▶ [Passage shown]
=== Begin Enclosure ===

The Anna Karenina Principle

Tolstoy's classic novel Anna Karenina begins with the famous line, "All happy families are alike. All unhappy families are unhappy in their own way."

Historian Jared Diamond use this principle to discuss animal domestication in his book "Guns, Germs, and Steel." The reason some animals have never been domesticated is because for an animal to be domesticated several things have to be right, whereas one wrong aspect can prevent domestication. For example, North American deer are too skittish, zebras are too feisty, and elephants take too long to reach sexual maturity [note: there are "tamed" elephants not "domesticated elephants".]

Aristotle described a similar concept, much farther back in Nicomachean Ethics, writing, "Again, it is possible to fail in many ways (for evil belongs to the class of the unlimited, as the Pythagoreans conjectured, and good to that of the limited), while to succeed is possible only in one way (for which reason also one is easy and the other difficult – to miss the mark easy, to hit it difficult); for these reasons also, then, excess and defect are characteristic of vice, and the mean of virtue; For men are good in but one way, but bad in many."





My point in bringing up this concept, is that this is how how our camps and civilizations _should_ be functioning. It should never have been easy for an Eve an Eve camp to reach the point of a sustainable food supply. For an Eve camp to turn into a thriving civilization, several aspects have to be correct.

- near soil and water with enough food to survive
- Enough milkweed to make fire and snares
- responsible players who gather from the wilds and stay alive
- Getting early agriculture going rapidly (the first carrots coming in is a big achievement, even if not much food)
- Sufficient access to clay/someone actually making bowls and plates
- finding basic clothes
- Producing iron tools before local soil is out
- Capturing a mouflon and domesticating sheep
- Continuously making compost and eating food better than berries
- Not having sudden fertility problems
- Not being hit with mass violence



i'm sure people can think of more, but a village could fail for a near infinite number of reasons.

=== End Enclosure ===

▶ [Activity 1] Name every written work whose title appears in the passage on the Anna Karenina principle.

Saved data entries:

=== Begin Enclosure ===

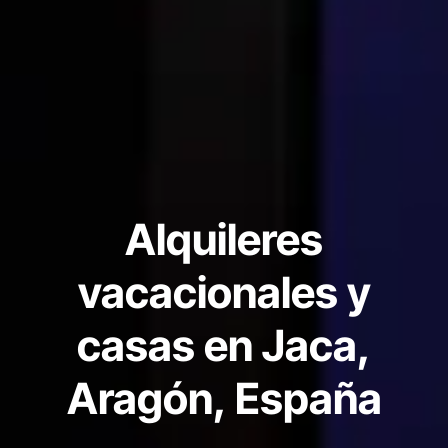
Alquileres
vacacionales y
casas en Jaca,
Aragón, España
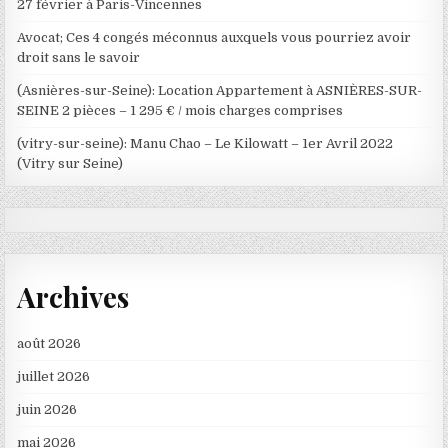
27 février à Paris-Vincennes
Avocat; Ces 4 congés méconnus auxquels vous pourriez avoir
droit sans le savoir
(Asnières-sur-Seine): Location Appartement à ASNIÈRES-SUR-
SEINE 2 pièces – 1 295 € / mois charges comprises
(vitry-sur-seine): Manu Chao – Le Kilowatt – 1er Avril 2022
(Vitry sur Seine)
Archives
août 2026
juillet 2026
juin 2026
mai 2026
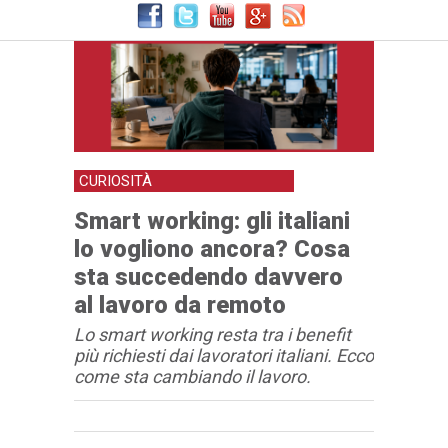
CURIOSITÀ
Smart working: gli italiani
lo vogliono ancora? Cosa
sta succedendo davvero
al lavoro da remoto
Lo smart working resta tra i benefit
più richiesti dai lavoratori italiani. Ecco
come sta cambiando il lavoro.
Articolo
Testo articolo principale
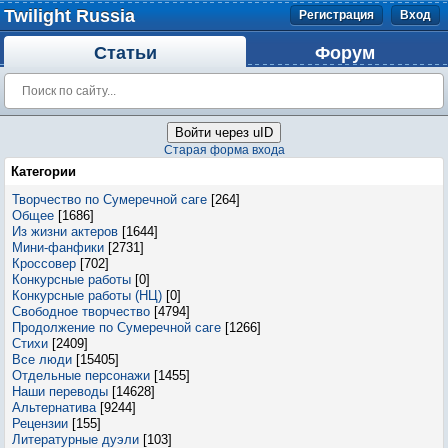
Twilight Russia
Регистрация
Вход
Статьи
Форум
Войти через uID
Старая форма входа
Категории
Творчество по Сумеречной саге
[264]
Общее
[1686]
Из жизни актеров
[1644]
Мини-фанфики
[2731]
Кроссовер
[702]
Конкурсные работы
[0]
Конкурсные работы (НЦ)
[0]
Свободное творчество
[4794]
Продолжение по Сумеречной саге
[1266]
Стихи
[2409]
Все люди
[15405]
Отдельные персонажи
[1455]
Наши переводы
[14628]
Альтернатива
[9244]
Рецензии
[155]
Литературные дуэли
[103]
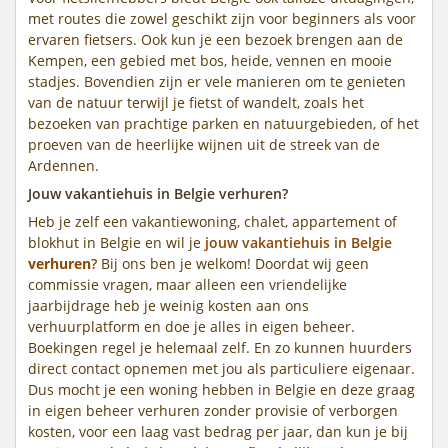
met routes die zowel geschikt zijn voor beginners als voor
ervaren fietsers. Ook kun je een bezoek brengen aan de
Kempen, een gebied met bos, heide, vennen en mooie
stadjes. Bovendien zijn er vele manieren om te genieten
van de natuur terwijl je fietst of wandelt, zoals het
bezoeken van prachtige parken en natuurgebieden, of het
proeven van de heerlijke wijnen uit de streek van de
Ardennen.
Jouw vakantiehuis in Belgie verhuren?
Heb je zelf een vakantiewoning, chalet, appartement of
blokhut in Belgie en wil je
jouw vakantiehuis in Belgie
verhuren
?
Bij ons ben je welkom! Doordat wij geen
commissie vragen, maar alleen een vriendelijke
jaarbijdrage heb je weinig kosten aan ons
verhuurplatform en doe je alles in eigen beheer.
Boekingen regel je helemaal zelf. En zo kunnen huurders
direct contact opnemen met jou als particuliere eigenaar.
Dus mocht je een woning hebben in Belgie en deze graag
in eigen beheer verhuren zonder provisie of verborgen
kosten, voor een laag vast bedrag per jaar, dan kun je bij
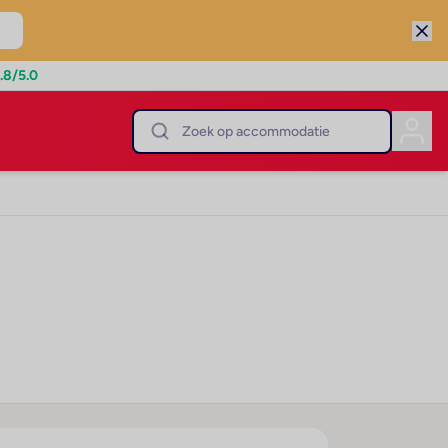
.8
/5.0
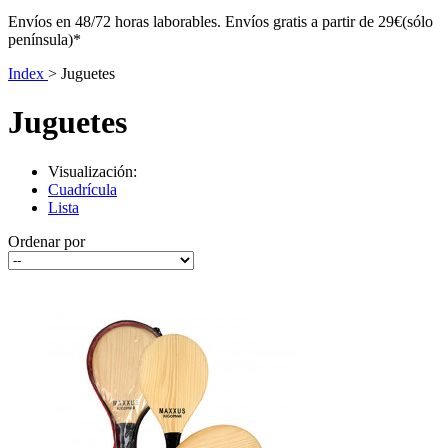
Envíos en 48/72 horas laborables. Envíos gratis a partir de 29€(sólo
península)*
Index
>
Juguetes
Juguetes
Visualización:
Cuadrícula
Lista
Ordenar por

=== End Enclosure ===

▶ [Activity 2] From the saved data entries, lay out as a numbered list the lines starting with the one containing "27 février à Paris-Vincennes" and going on through the one containing "Testo articolo principale". Leave out the pictures.

▶ [Task answer 1]
- Anna Karenina
- Guns, Germs, and Steel
- Nicomachean Ethics

▶ [Task answer 2]
1. 27 février à Paris-Vincennes
2. Avocat; Ces 4 congés méconnus auxquels vous pourriez avoir
3. droit sans le savoir
4. (Asnières-sur-Seine): Location Appartement à ASNIÈRES-SUR-
5. SEINE 2 pièces – 1 295 € / mois charges comprises
6. (vitry-sur-seine): Manu Chao – Le Kilowatt – 1er Avril 2022
7. (Vitry sur Seine)
8. Archives
9. août 2026
10. juillet 2026
11. juin 2026
12. mai 2026
13. CURIOSITÀ
14. Smart working: gli italiani
15. lo vogliono ancora? Cosa
16. sta succedendo davvero
17. al lavoro da remoto
18. Lo smart working resta tra i benefit
19. più richiesti dai lavoratori italiani. Ecco
20. come sta cambiando il lavoro.
21. Articolo
22. Testo articolo principale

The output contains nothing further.